» **Data entries**
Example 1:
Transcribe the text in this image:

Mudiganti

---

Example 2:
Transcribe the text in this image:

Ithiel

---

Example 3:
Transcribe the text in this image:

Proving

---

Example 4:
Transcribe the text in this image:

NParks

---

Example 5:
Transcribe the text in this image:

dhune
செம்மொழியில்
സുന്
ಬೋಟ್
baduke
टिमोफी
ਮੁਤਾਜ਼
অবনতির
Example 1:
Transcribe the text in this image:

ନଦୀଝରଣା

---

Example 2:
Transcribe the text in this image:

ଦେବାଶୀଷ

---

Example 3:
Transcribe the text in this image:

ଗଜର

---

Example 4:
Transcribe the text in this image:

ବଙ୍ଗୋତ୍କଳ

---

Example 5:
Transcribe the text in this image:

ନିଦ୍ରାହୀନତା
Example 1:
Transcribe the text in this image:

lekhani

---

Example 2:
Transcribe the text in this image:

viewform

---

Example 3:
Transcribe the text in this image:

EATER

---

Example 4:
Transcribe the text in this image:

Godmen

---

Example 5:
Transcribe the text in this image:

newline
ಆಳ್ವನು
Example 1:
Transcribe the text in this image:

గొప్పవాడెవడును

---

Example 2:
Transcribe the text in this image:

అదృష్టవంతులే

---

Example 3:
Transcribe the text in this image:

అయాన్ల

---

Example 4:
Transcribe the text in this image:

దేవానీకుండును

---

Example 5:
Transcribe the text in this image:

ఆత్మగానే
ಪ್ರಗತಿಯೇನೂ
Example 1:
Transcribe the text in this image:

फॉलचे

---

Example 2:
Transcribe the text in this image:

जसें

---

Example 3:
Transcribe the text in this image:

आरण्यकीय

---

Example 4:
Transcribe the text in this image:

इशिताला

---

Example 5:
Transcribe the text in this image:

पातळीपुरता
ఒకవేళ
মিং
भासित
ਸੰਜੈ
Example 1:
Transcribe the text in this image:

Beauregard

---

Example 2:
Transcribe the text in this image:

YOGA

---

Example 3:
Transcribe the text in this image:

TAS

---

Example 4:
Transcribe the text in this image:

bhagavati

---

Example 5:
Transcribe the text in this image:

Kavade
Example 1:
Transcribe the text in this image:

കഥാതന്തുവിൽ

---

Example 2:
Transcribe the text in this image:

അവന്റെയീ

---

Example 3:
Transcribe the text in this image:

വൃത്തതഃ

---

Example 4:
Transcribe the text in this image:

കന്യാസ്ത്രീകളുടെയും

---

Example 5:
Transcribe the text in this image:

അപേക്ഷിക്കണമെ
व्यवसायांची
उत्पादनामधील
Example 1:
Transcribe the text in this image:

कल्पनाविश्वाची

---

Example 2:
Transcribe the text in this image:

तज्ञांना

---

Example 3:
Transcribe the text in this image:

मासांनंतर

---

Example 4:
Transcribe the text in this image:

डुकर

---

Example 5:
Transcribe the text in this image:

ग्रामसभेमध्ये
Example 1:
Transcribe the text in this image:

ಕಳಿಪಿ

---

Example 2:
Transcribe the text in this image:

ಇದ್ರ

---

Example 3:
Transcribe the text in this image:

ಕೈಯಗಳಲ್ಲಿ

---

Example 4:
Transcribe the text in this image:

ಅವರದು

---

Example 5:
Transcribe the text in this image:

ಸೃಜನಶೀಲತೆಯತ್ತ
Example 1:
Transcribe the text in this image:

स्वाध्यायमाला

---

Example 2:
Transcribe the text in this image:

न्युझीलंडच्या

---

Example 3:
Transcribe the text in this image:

» **REQUIRED ACTION**
Output each record precisely as written.

» **ANSWER TO THIS PROBLEM**
Example 1:
Transcribe the text in this image:

Mudiganti

---

Example 2:
Transcribe the text in this image:

Ithiel

---

Example 3:
Transcribe the text in this image:

Proving

---

Example 4:
Transcribe the text in this image:

NParks

---

Example 5:
Transcribe the text in this image:

dhune
செம்மொழியில்
സുന്
ಬೋಟ್
baduke
टिमोफी
ਮੁਤਾਜ਼
অবনতির
Example 1:
Transcribe the text in this image:

ନଦୀଝରଣା

---

Example 2:
Transcribe the text in this image:

ଦେବାଶୀଷ

---

Example 3:
Transcribe the text in this image:

ଗଜର

---

Example 4:
Transcribe the text in this image:

ବଙ୍ଗୋତ୍କଳ

---

Example 5:
Transcribe the text in this image:

ନିଦ୍ରାହୀନତା
Example 1:
Transcribe the text in this image:

lekhani

---

Example 2:
Transcribe the text in this image:

viewform

---

Example 3:
Transcribe the text in this image:

EATER

---

Example 4:
Transcribe the text in this image:

Godmen

---

Example 5:
Transcribe the text in this image:

newline
ಆಳ್ವನು
Example 1:
Transcribe the text in this image:

గొప్పవాడెవడును

---

Example 2:
Transcribe the text in this image:

అదృష్టవంతులే

---

Example 3:
Transcribe the text in this image:

అయాన్ల

---

Example 4:
Transcribe the text in this image:

దేవానీకుండును

---

Example 5:
Transcribe the text in this image:

ఆత్మగానే
ಪ್ರಗತಿಯೇನೂ
Example 1:
Transcribe the text in this image:

फॉलचे

---

Example 2:
Transcribe the text in this image:

जसें

---

Example 3:
Transcribe the text in this image:

आरण्यकीय

---

Example 4:
Transcribe the text in this image:

इशिताला

---

Example 5:
Transcribe the text in this image:

पातळीपुरता
ఒకవేళ
মিং
भासित
ਸੰਜੈ
Example 1:
Transcribe the text in this image:

Beauregard

---

Example 2:
Transcribe the text in this image:

YOGA

---

Example 3:
Transcribe the text in this image:

TAS

---

Example 4:
Transcribe the text in this image:

bhagavati

---

Example 5:
Transcribe the text in this image:

Kavade
Example 1:
Transcribe the text in this image:

കഥാതന്തുവിൽ

---

Example 2:
Transcribe the text in this image:

അവന്റെയീ

---

Example 3:
Transcribe the text in this image:

വൃത്തതഃ

---

Example 4:
Transcribe the text in this image:

കന്യാസ്ത്രീകളുടെയും

---

Example 5:
Transcribe the text in this image:

അപേക്ഷിക്കണമെ
व्यवसायांची
उत्पादनामधील
Example 1:
Transcribe the text in this image:

कल्पनाविश्वाची

---

Example 2:
Transcribe the text in this image:

तज्ञांना

---

Example 3:
Transcribe the text in this image:

मासांनंतर

---

Example 4:
Transcribe the text in this image:

डुकर

---

Example 5:
Transcribe the text in this image:

ग्रामसभेमध्ये
Example 1:
Transcribe the text in this image:

ಕಳಿಪಿ

---

Example 2:
Transcribe the text in this image:

ಇದ್ರ

---

Example 3:
Transcribe the text in this image:

ಕೈಯಗಳಲ್ಲಿ

---

Example 4:
Transcribe the text in this image:

ಅವರದು

---

Example 5:
Transcribe the text in this image:

ಸೃಜನಶೀಲತೆಯತ್ತ
Example 1:
Transcribe the text in this image:

स्वाध्यायमाला

---

Example 2:
Transcribe the text in this image:

न्युझीलंडच्या

---

Example 3:
Transcribe the text in this image:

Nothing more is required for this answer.